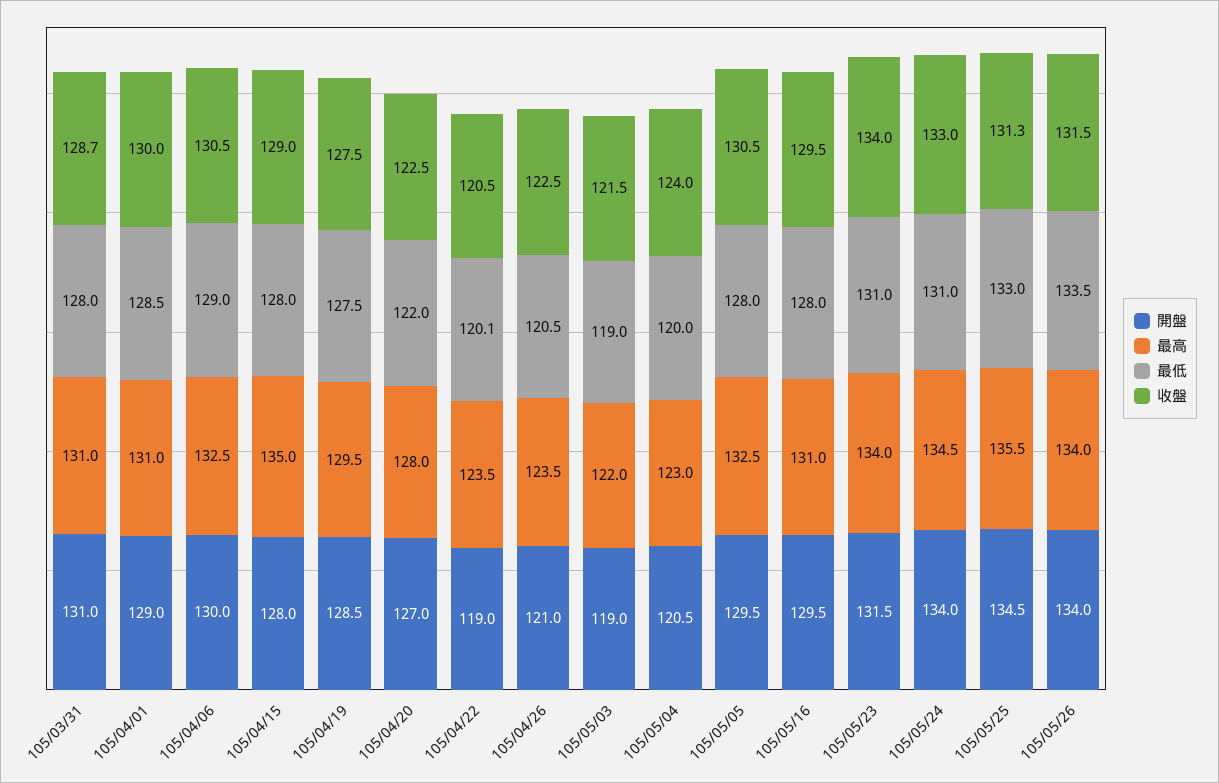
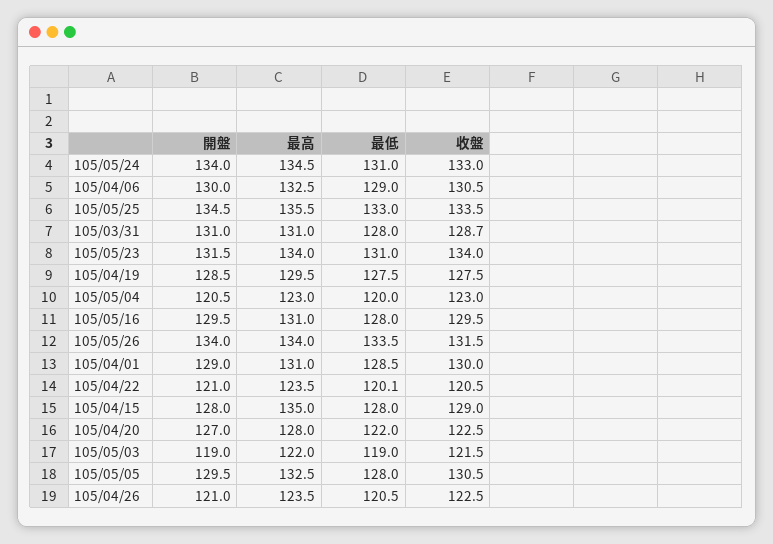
開盤, 105/04/22: 119 -> 121
收盤, 105/05/04: 124 -> 123
收盤, 105/05/25: 131.3 -> 133.5

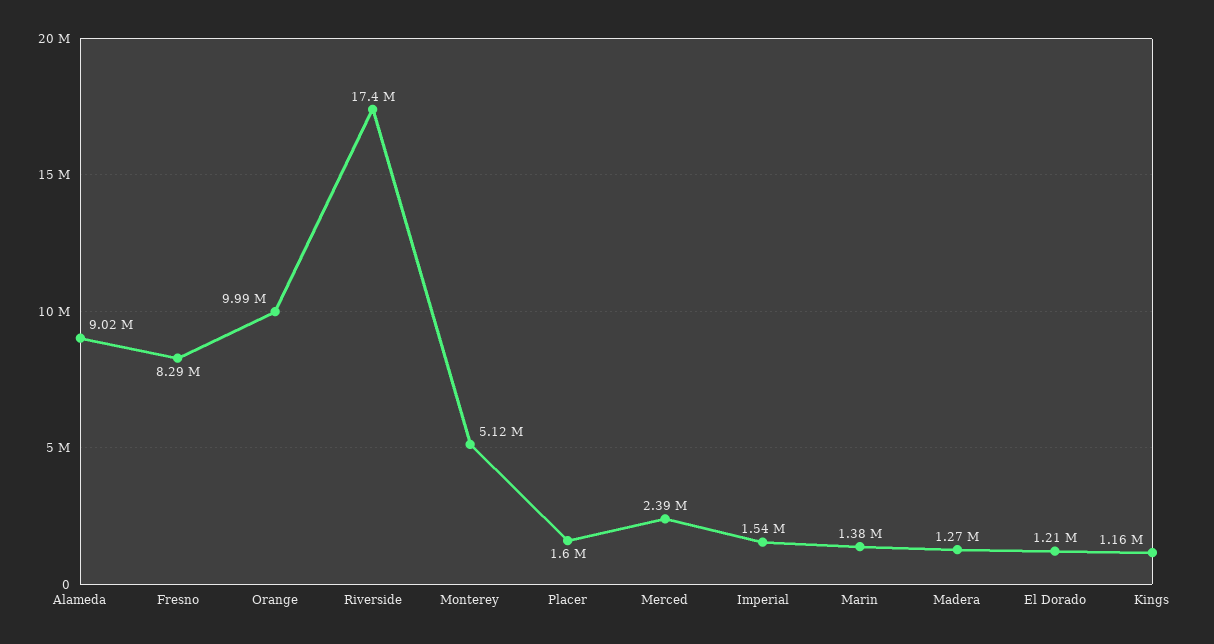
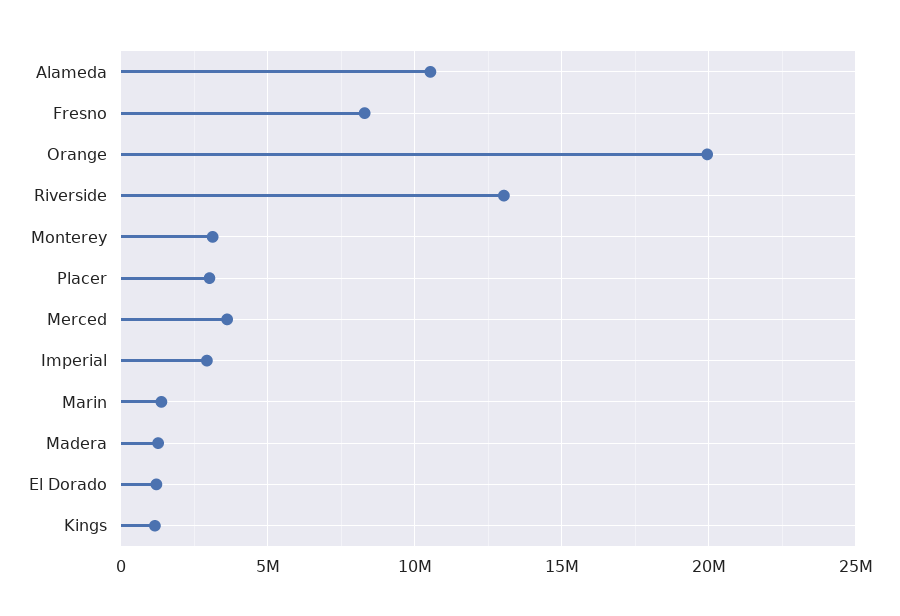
Alameda: 9020000 -> 10500000
Orange: 9990000 -> 20000000
Riverside: 17400000 -> 13000000
Monterey: 5120000 -> 3000000
Placer: 1600000 -> 3000000
Merced: 2390000 -> 3500000
Imperial: 1540000 -> 3000000

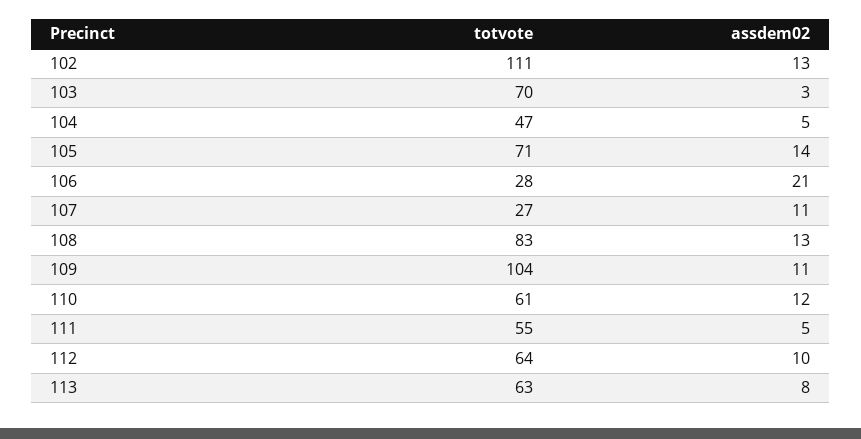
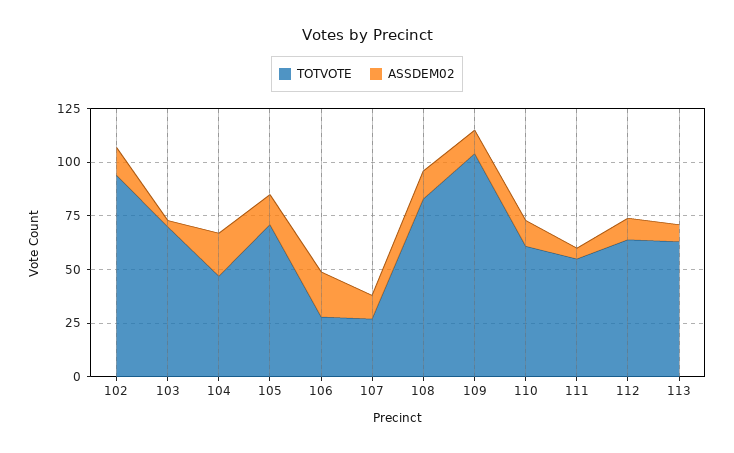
totvote, 102: 111 -> 95
assdem02, 104: 5 -> 20

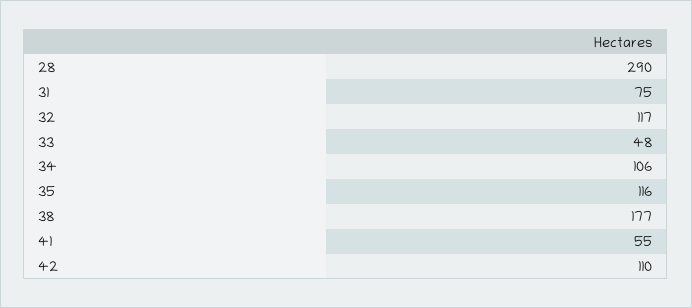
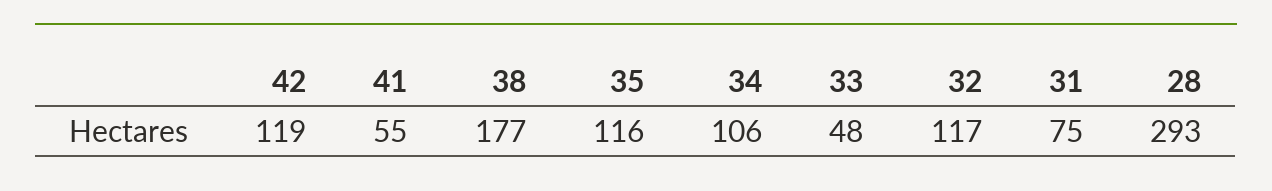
28: 290 -> 293
42: 110 -> 119

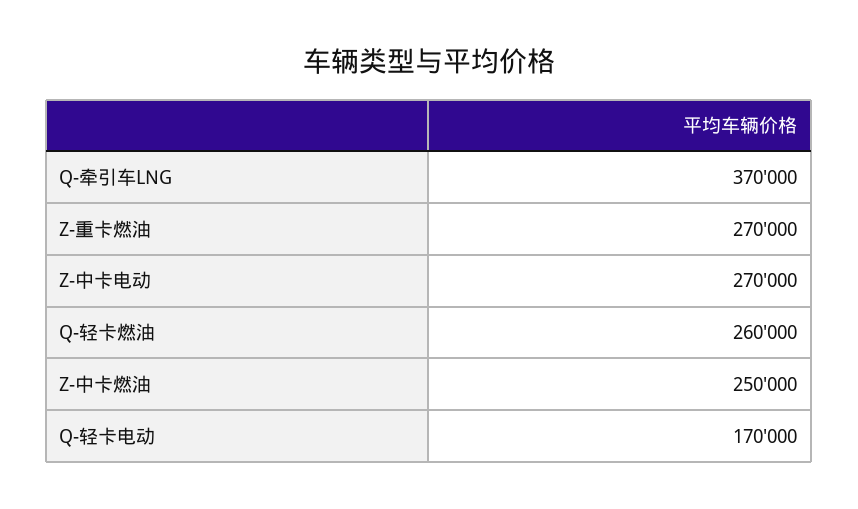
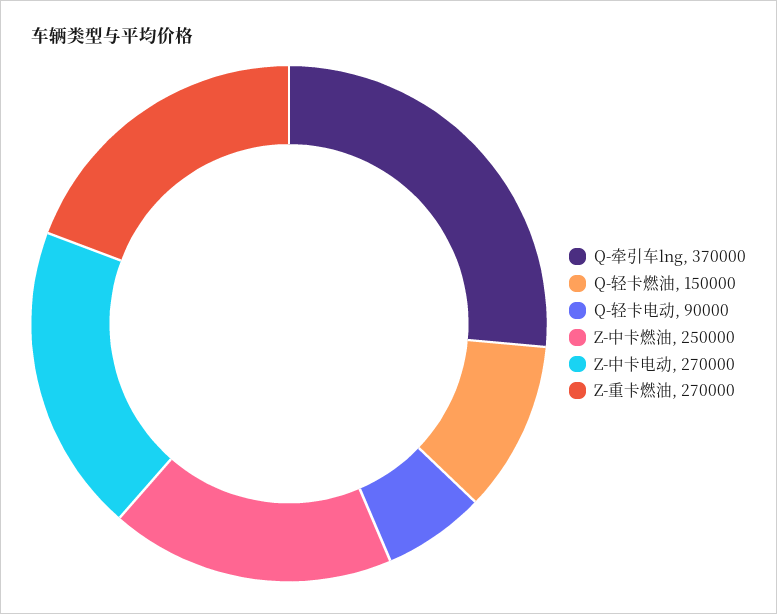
Q-轻卡燃油: 260000 -> 150000
Q-轻卡电动: 170000 -> 90000

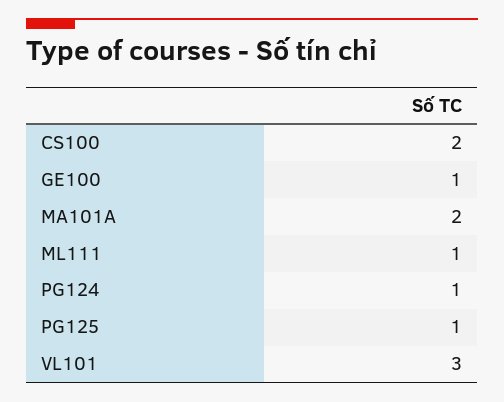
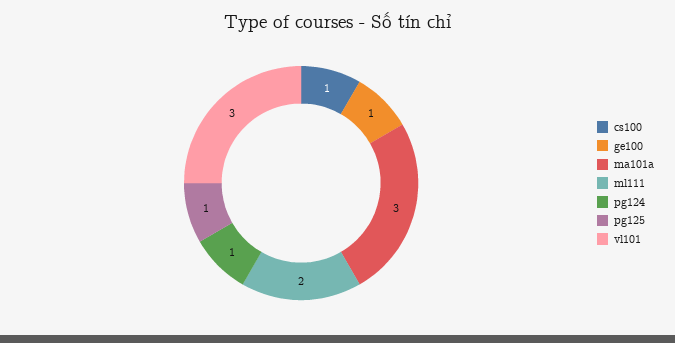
CS100: 2 -> 1
MA101A: 2 -> 3
ML111: 1 -> 2

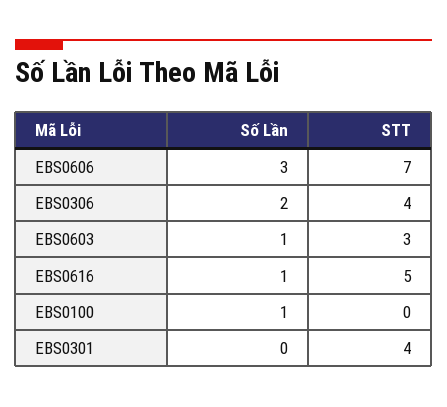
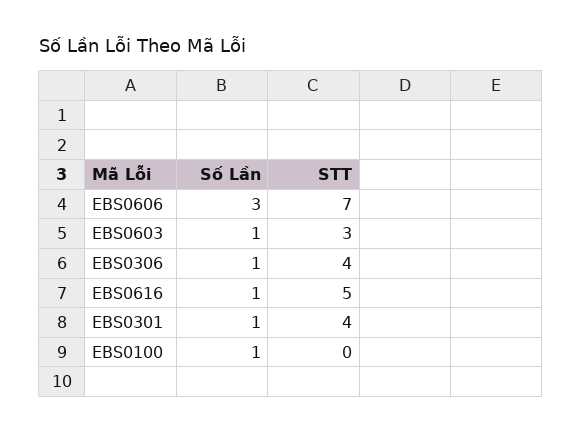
Số Lần, EBS0306: 2 -> 1
Số Lần, EBS0301: 0 -> 1

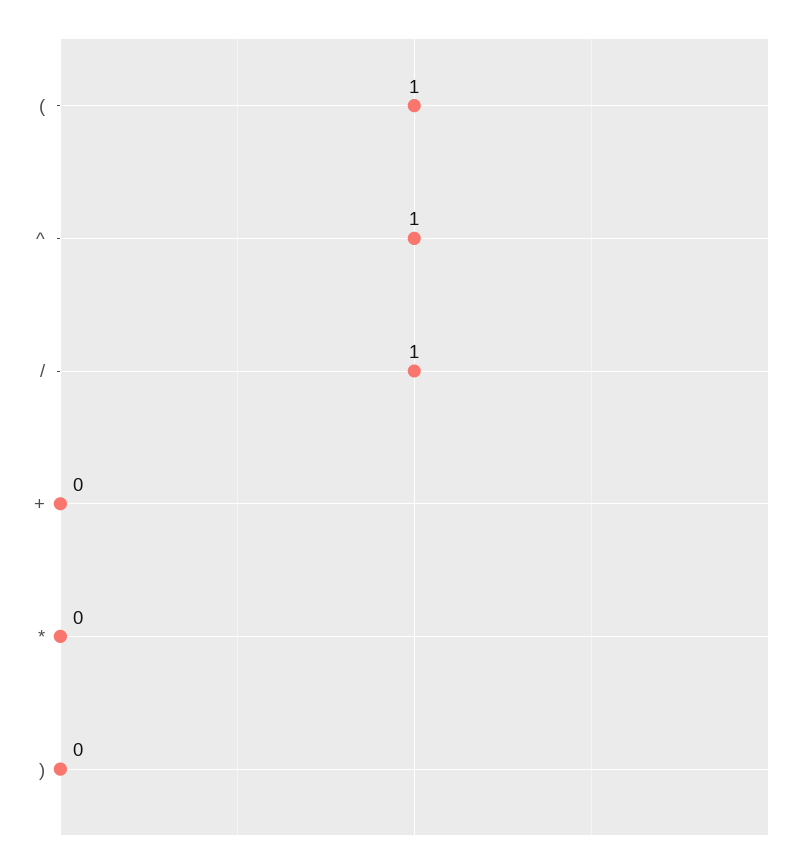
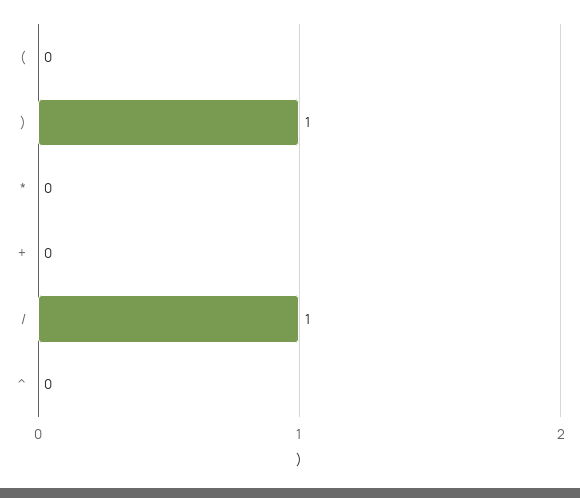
(: 1 -> 0
^: 1 -> 0
): 0 -> 1

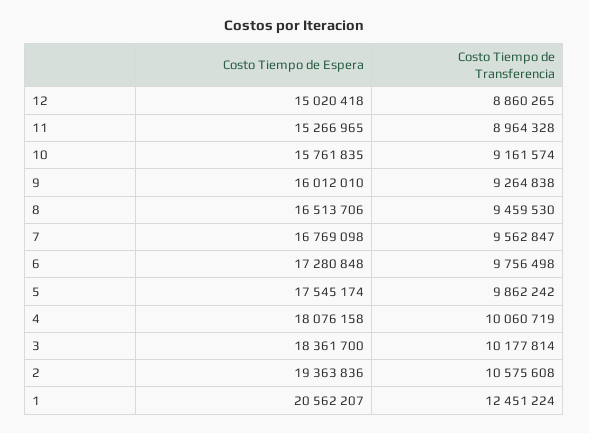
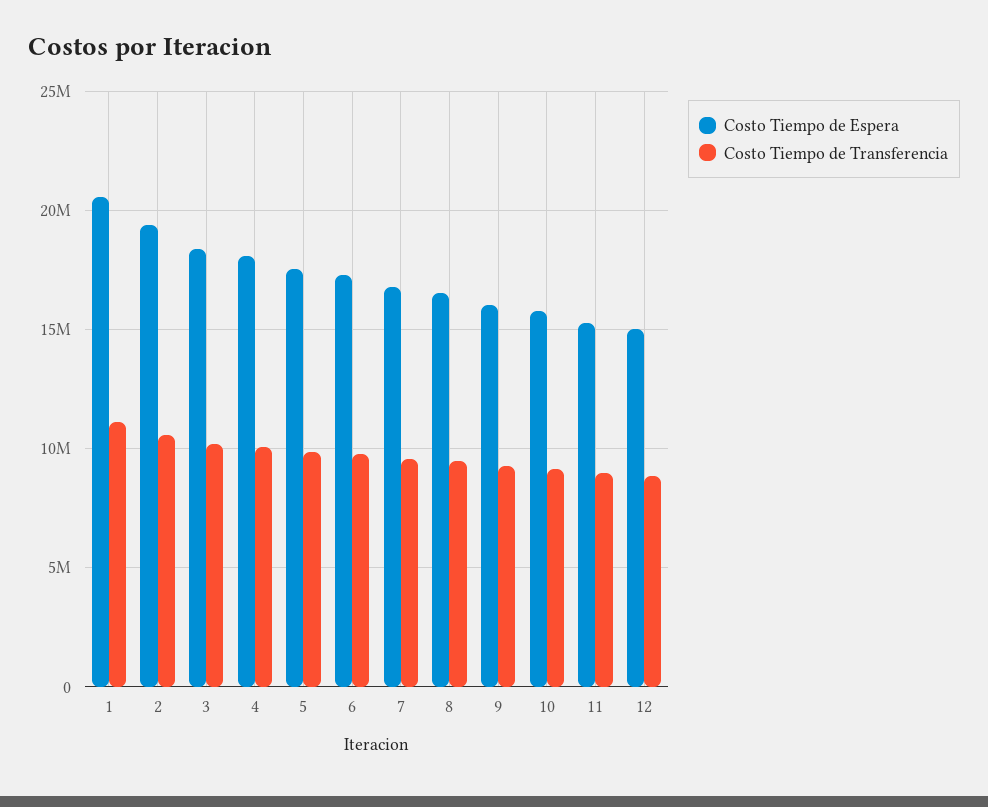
Costo Tiempo de Transferencia, 1: 12451224 -> 11000000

......

■ WRITTEN TASK
From the first line to the last, output the records exactly without pictures.

■ SOLUTION TO THIS TASK
開盤, 105/04/22: 119 -> 121
收盤, 105/05/04: 124 -> 123
收盤, 105/05/25: 131.3 -> 133.5

Alameda: 9020000 -> 10500000
Orange: 9990000 -> 20000000
Riverside: 17400000 -> 13000000
Monterey: 5120000 -> 3000000
Placer: 1600000 -> 3000000
Merced: 2390000 -> 3500000
Imperial: 1540000 -> 3000000

totvote, 102: 111 -> 95
assdem02, 104: 5 -> 20

28: 290 -> 293
42: 110 -> 119

Q-轻卡燃油: 260000 -> 150000
Q-轻卡电动: 170000 -> 90000

CS100: 2 -> 1
MA101A: 2 -> 3
ML111: 1 -> 2

Số Lần, EBS0306: 2 -> 1
Số Lần, EBS0301: 0 -> 1

(: 1 -> 0
^: 1 -> 0
): 0 -> 1

Costo Tiempo de Transferencia, 1: 12451224 -> 11000000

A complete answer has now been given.